→ **Dataset extract**:
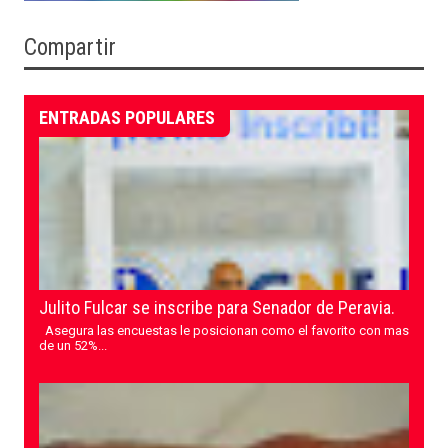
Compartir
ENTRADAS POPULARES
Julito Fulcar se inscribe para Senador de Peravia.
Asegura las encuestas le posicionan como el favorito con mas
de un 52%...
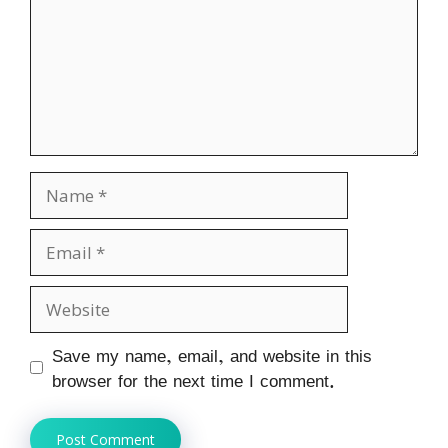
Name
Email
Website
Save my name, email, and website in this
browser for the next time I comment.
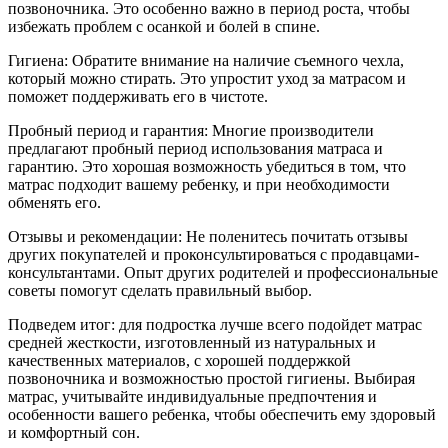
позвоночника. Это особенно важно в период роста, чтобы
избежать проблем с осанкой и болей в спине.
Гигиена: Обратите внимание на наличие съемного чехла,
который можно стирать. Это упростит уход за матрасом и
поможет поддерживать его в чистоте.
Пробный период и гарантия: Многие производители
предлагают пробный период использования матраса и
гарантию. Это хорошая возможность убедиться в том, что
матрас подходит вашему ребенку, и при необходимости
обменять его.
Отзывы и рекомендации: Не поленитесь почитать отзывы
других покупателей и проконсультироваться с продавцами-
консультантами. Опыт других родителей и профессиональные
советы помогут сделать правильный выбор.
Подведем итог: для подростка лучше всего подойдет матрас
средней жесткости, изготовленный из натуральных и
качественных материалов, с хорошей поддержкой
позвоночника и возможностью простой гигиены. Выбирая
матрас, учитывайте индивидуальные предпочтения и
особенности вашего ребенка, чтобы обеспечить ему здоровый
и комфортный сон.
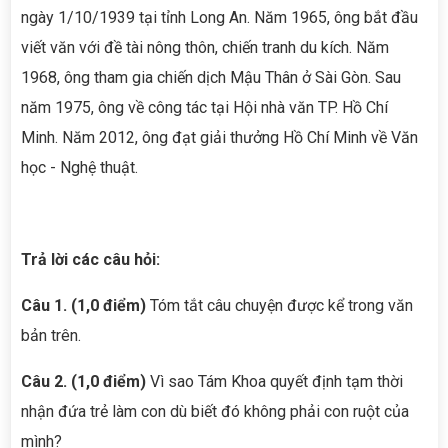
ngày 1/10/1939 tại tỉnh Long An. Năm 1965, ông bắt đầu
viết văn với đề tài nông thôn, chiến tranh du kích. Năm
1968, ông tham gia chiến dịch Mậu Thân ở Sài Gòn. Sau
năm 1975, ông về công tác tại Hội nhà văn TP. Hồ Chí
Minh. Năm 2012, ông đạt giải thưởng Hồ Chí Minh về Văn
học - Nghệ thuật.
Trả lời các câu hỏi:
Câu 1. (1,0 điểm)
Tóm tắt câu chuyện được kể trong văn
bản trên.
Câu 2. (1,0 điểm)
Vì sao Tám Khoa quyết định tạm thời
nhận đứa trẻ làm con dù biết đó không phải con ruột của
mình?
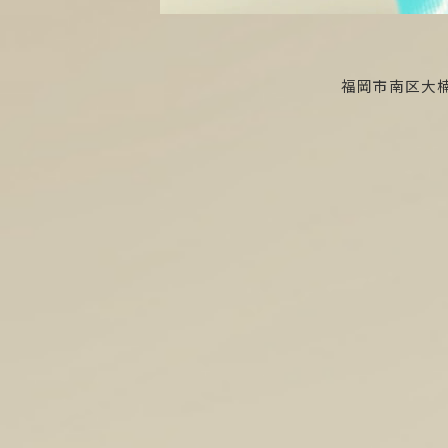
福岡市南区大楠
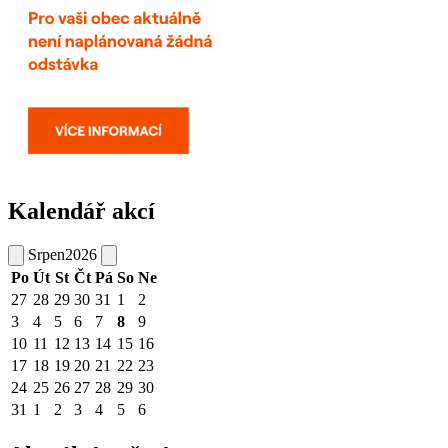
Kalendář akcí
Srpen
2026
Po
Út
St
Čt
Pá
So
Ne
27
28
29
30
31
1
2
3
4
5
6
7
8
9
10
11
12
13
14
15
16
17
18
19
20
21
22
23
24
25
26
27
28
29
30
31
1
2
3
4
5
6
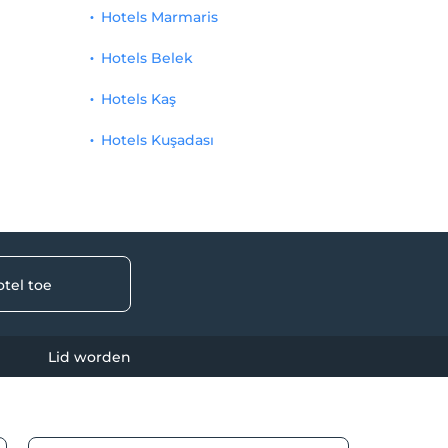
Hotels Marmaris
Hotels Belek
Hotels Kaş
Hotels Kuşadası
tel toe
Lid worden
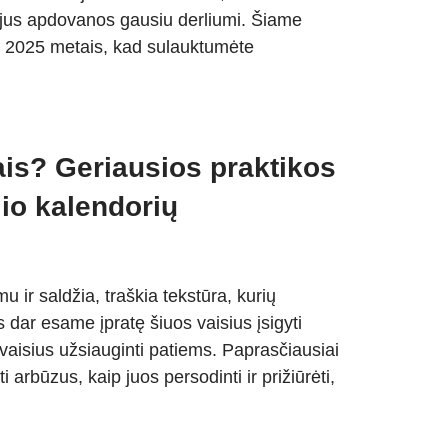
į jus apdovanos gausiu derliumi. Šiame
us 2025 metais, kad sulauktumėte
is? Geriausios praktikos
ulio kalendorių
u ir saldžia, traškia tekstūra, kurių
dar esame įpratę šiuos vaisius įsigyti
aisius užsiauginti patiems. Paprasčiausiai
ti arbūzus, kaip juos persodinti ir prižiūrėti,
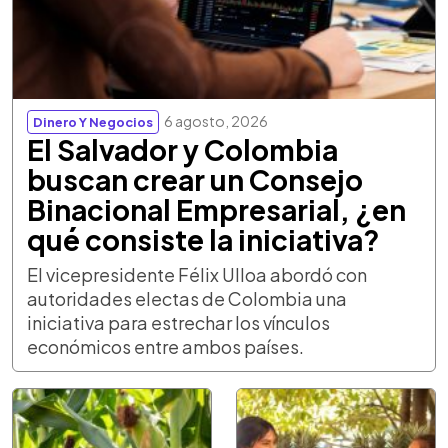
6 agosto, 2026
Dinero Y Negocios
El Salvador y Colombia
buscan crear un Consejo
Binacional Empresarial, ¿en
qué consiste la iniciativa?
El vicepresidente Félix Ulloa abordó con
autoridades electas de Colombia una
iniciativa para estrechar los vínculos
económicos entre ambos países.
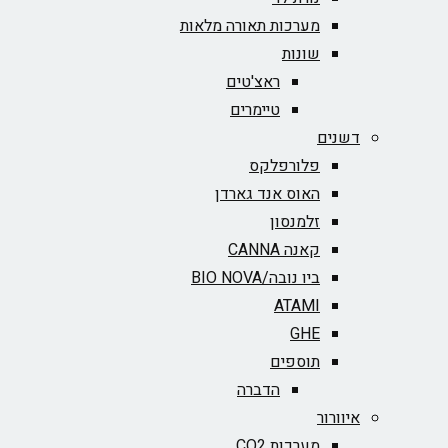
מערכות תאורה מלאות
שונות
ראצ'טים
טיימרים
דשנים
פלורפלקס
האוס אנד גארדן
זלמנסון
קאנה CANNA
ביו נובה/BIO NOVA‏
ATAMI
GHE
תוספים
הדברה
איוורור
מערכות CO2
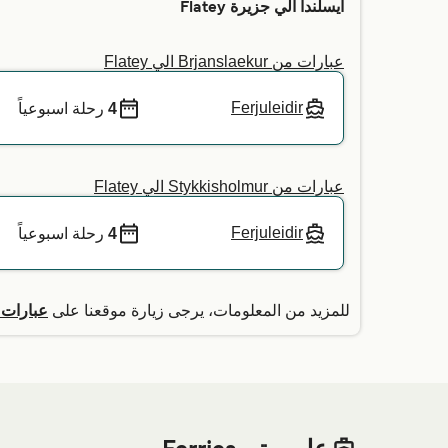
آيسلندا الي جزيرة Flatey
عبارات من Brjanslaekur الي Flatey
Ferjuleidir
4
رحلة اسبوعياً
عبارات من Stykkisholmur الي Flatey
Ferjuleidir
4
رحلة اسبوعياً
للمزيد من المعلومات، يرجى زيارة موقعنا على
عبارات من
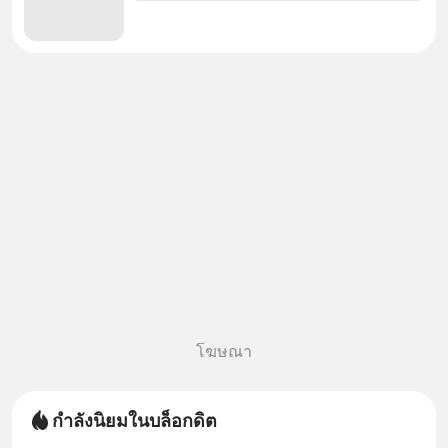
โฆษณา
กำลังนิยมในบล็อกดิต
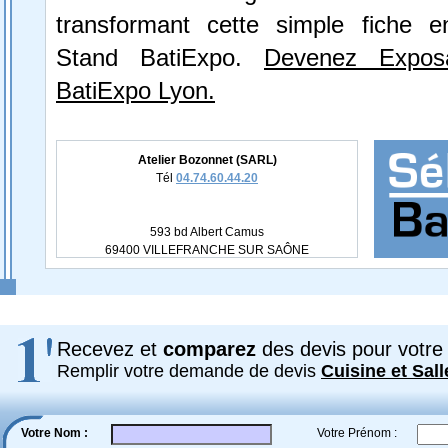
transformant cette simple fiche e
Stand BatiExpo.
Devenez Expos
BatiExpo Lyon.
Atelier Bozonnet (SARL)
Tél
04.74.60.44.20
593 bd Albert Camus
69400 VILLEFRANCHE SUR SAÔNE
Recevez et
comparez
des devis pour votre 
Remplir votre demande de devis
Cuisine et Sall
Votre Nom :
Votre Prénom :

→ **Action item**:
Would you show each line of the material above that contains the string "devis"?

→ **Solution for this task**:
des devis pour votre 
Remplir votre demande de devis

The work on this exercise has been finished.